Voltandomi la vidi, la ragazza del parco che mi aveva visto piangere. Se ne stava lì imbambolata e con la bocca aperta come l'ultima volta. Aveva indossato la divisa scolastica, come sempre con due taglie di troppo, gli occhiali erano sempre quelli e i capelli erano acconciati allo stesso modo. Quella ragazza non poteva passarla liscia. Non potevo permettermi di dimostrarmi debole di fronte agli altri, e poi, non doveva andarlo a dire ai quattro venti che avevo pianto.
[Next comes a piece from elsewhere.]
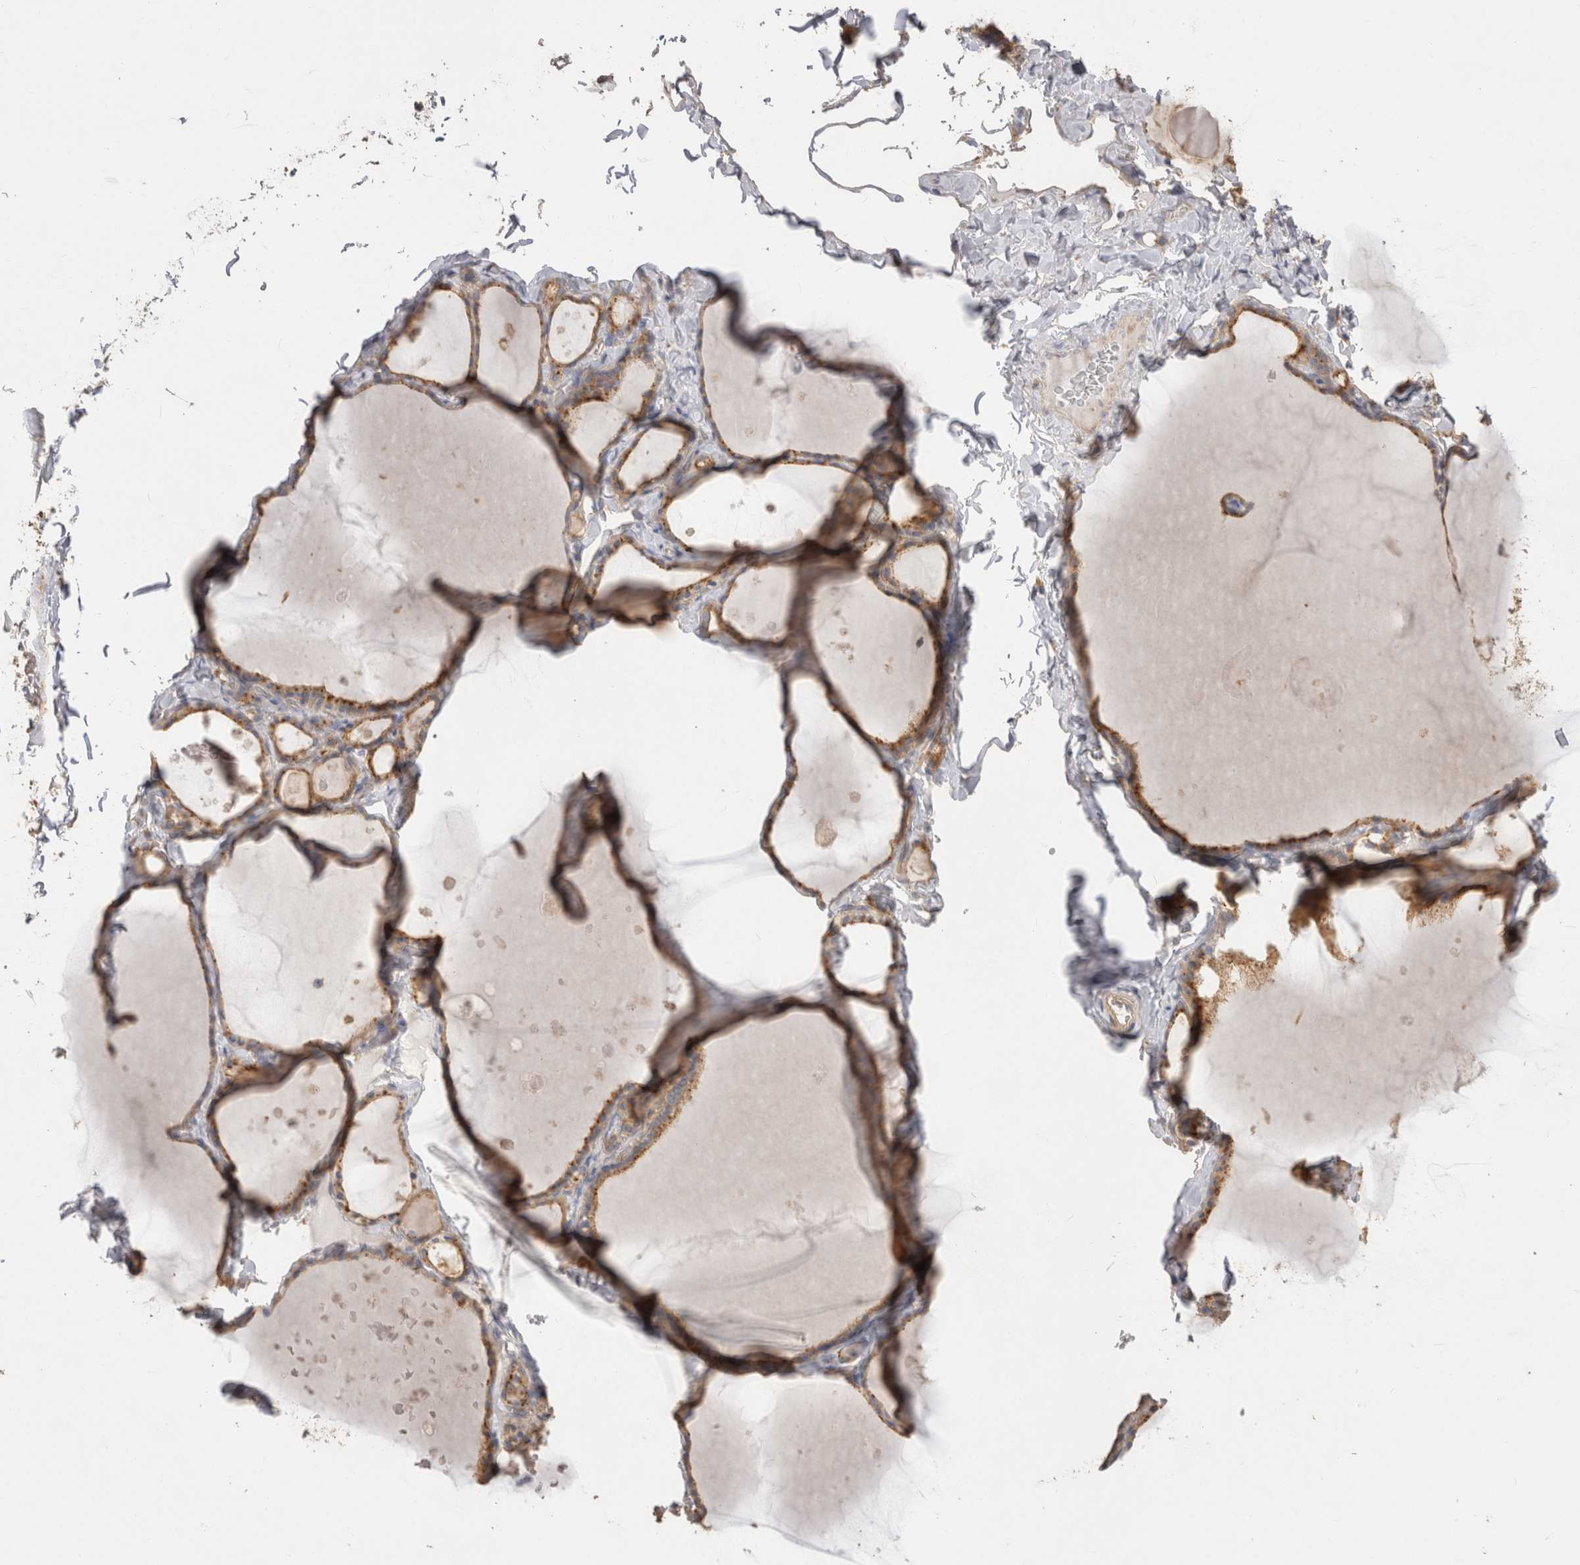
{"staining": {"intensity": "moderate", "quantity": ">75%", "location": "cytoplasmic/membranous"}, "tissue": "thyroid gland", "cell_type": "Glandular cells", "image_type": "normal", "snomed": [{"axis": "morphology", "description": "Normal tissue, NOS"}, {"axis": "topography", "description": "Thyroid gland"}], "caption": "Moderate cytoplasmic/membranous protein expression is appreciated in approximately >75% of glandular cells in thyroid gland.", "gene": "CHMP6", "patient": {"sex": "male", "age": 56}}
Mi avvicinai a lei con il mio solito ghigno da strafottente. "Gente!", richiamai l'attenzione di tutti i presenti, "Abbiamo una nuova alunna!". Mi avvicinai al suo orecchio per sussurrarle che sarei stato il suo peggior incubo, poi mi allontanai.
Aveva un buon odore quella ragazza, sapeva di primavera e di ciliegie, probabilmente era il suo costoso profumo. Che strano però, di solito non notavo certe cose e non mi interessavano.